> **WORK REQUEST**:
Would you repeat every entry below word for word but drop the images?

> **THE RECORDS**:
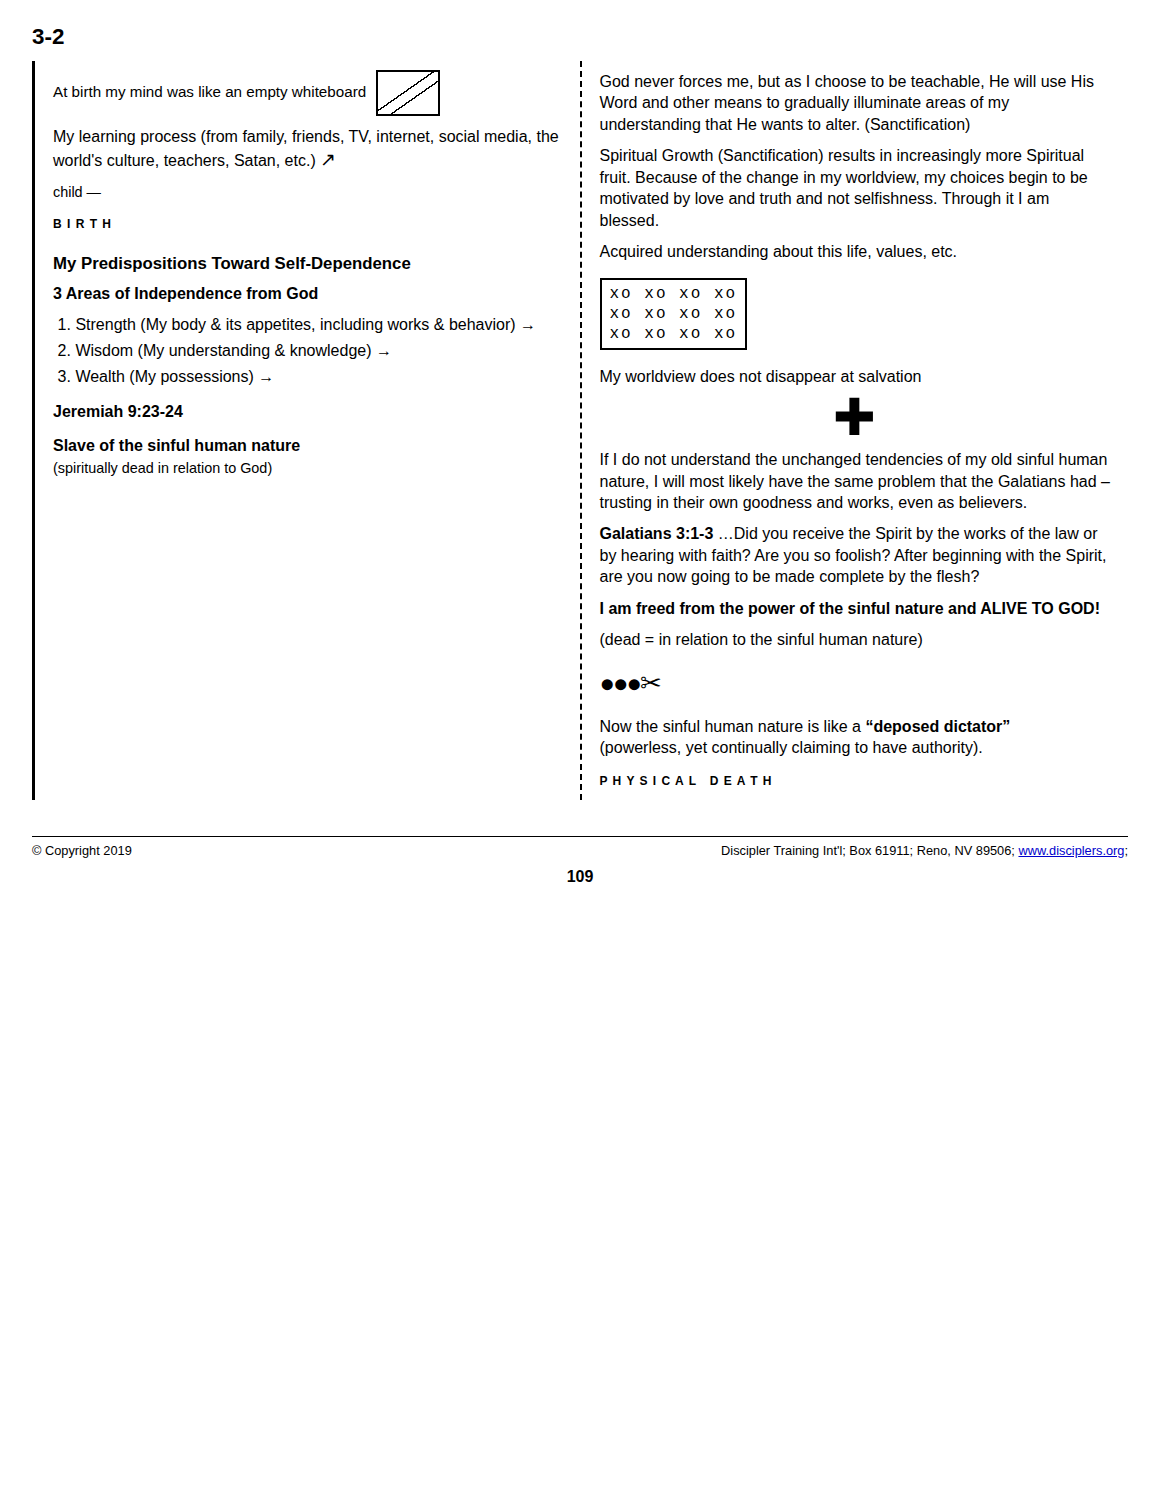3-2
At birth my mind was like an empty whiteboard
My learning process (from family, friends, TV, internet, social media, the world's culture, teachers, Satan, etc.) ↗
child —
B I R T H
My Predispositions Toward Self-Dependence
3 Areas of Independence from God
Strength (My body & its appetites, including works & behavior) →
Wisdom (My understanding & knowledge) →
Wealth (My possessions) →
Jeremiah 9:23-24
Slave of the sinful human nature
(spiritually dead in relation to God)
God never forces me, but as I choose to be teachable, He will use His Word and other means to gradually illuminate areas of my understanding that He wants to alter. (Sanctification)
Spiritual Growth (Sanctification) results in increasingly more Spiritual fruit. Because of the change in my worldview, my choices begin to be motivated by love and truth and not selfishness. Through it I am blessed.
Acquired understanding about this life, values, etc.
xo xo xo xo
xo xo xo xo
xo xo xo xo
My worldview does not disappear at salvation
✚
If I do not understand the unchanged tendencies of my old sinful human nature, I will most likely have the same problem that the Galatians had – trusting in their own goodness and works, even as believers.
Galatians 3:1-3 …Did you receive the Spirit by the works of the law or by hearing with faith? Are you so foolish? After beginning with the Spirit, are you now going to be made complete by the flesh?
I am freed from the power of the sinful nature and ALIVE TO GOD!
(dead = in relation to the sinful human nature)
●●●✂
Now the sinful human nature is like a “deposed dictator”
(powerless, yet continually claiming to have authority).
P H Y S I C A L D E A T H
© Copyright 2019 Discipler Training Int'l; Box 61911; Reno, NV 89506; www.disciplers.org;
109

> **TASK ANSWER**:
3-2
At birth my mind was like an empty whiteboard
My learning process (from family, friends, TV, internet, social media, the world's culture, teachers, Satan, etc.) ↗
child —
B I R T H
My Predispositions Toward Self-Dependence
3 Areas of Independence from God
Strength (My body & its appetites, including works & behavior) →
Wisdom (My understanding & knowledge) →
Wealth (My possessions) →
Jeremiah 9:23-24
Slave of the sinful human nature
(spiritually dead in relation to God)
God never forces me, but as I choose to be teachable, He will use His Word and other means to gradually illuminate areas of my understanding that He wants to alter. (Sanctification)
Spiritual Growth (Sanctification) results in increasingly more Spiritual fruit. Because of the change in my worldview, my choices begin to be motivated by love and truth and not selfishness. Through it I am blessed.
Acquired understanding about this life, values, etc.
xo xo xo xo
xo xo xo xo
xo xo xo xo
My worldview does not disappear at salvation
✚
If I do not understand the unchanged tendencies of my old sinful human nature, I will most likely have the same problem that the Galatians had – trusting in their own goodness and works, even as believers.
Galatians 3:1-3 …Did you receive the Spirit by the works of the law or by hearing with faith? Are you so foolish? After beginning with the Spirit, are you now going to be made complete by the flesh?
I am freed from the power of the sinful nature and ALIVE TO GOD!
(dead = in relation to the sinful human nature)
●●●✂
Now the sinful human nature is like a “deposed dictator”
(powerless, yet continually claiming to have authority).
P H Y S I C A L D E A T H
© Copyright 2019 Discipler Training Int'l; Box 61911; Reno, NV 89506; www.disciplers.org;
109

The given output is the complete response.